レッドブル・ホンダ、1年目の通信簿。「雨降って地固まる」で土台はできた (4ページ目)

  • 米家峰起●取材・文 text by Yoneya Mineoki
  • 桜井淳雄●撮影 photo by Sakurai Atsuo(BOOZY.CO)



 また、以前のパートナーとは違い、レッドブルは対内的にも対外的にも車体性能の不備を認め、ホンダだけに敗因を押しつけるようなことはしなかった。

「チームの中でお互い正直に話をしていますし、それを正直に外にも言います。もちろん、パワーユニットが負けていることは、これまでの経験上わかっています。そんななか、彼らも解析内容を我々にきちんと伝え、『パッケージの問題だ』って誤魔化してもいいのに『車体にも問題がある』と言ってくれるのは、我々としては『雨降って地固まる』じゃないですけど、信頼関係が強くなる状況でしたね」(田辺テクニカルディレクター)

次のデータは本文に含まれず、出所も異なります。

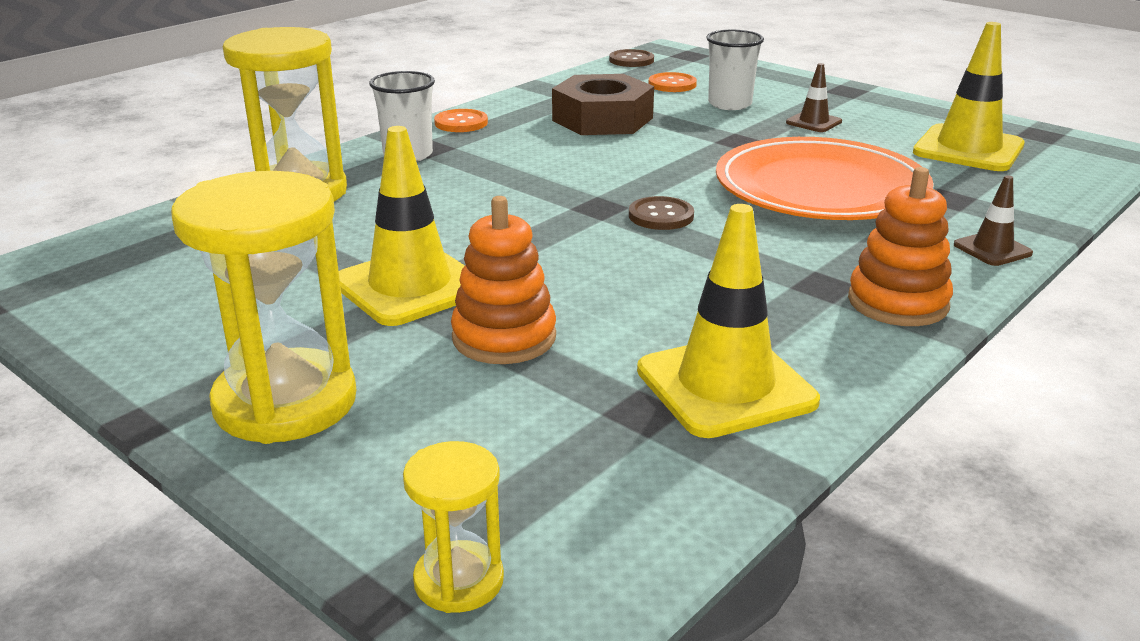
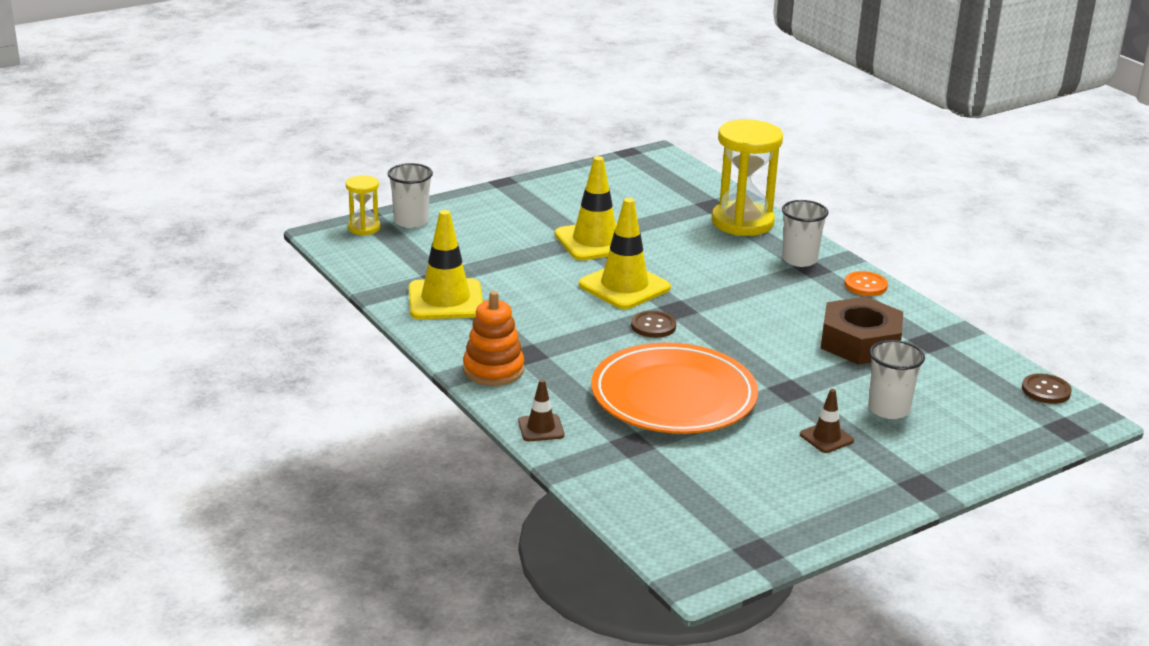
camera: 105 degrees right, 0 degrees up
yellow hourglass [171,171,357,444] -> none
orange stacking toy [451,196,556,364] -> none
orange button [649,72,697,92] -> none
yellow traffic cone [913,22,1025,171] -> yellow traffic cone moved to [579,198,671,309]
none -> white cup [388,163,433,228]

 レッドブルにとって新たなパートナーとの"移行の年"は成功裏に終わり、地は固まった。

 次は、それを土台にして高く飛ぶ番だ。

 今季は出だしでつまずいたマシン開発も、すでに問題点はきちんと把握し、2020年型マシンに向けて解決を期していると、テクニカルディレクターのヴァシェは語る。

「開発競争のなか、何をもって"解決"と言うかは難しいと思う。ただ、とにかく我々は開発努力を続けている。すでに来年のマシン開発にチームは集中しているが、来年に向けて答えを見つけたと信じている。それが正しかったかどうかは、来年の序盤戦に速いマシンを作り上げられるかどうかでわかる」

 次のターゲットは、レッドブルにとって2013年以来遠ざかっているタイトル争いだ。ホーナー代表も現実的な目標として、それを口にする。

「2020年もレギュレーションが変わらないことを踏まえれば、来年はタイトルに挑戦することができると思う。我々は正しい方向に向かっていると言えるし、我々が何かを大きく見誤っていないかぎり、来年はシーズン開幕当初からコンペティティブであるはずだ。メルセデスAMGは今年も強力だったし、来年も我々の目標であり続けるだろうが、我々は間違いなく彼らに近づいている」

 来年のことは、フタを開けてみるまでわからない。

 しかし、頂点は近づいている。彼らの2019年が、その自信を与えてくれるだけの内容と結果の実り多きシーズンであったことは間違いない。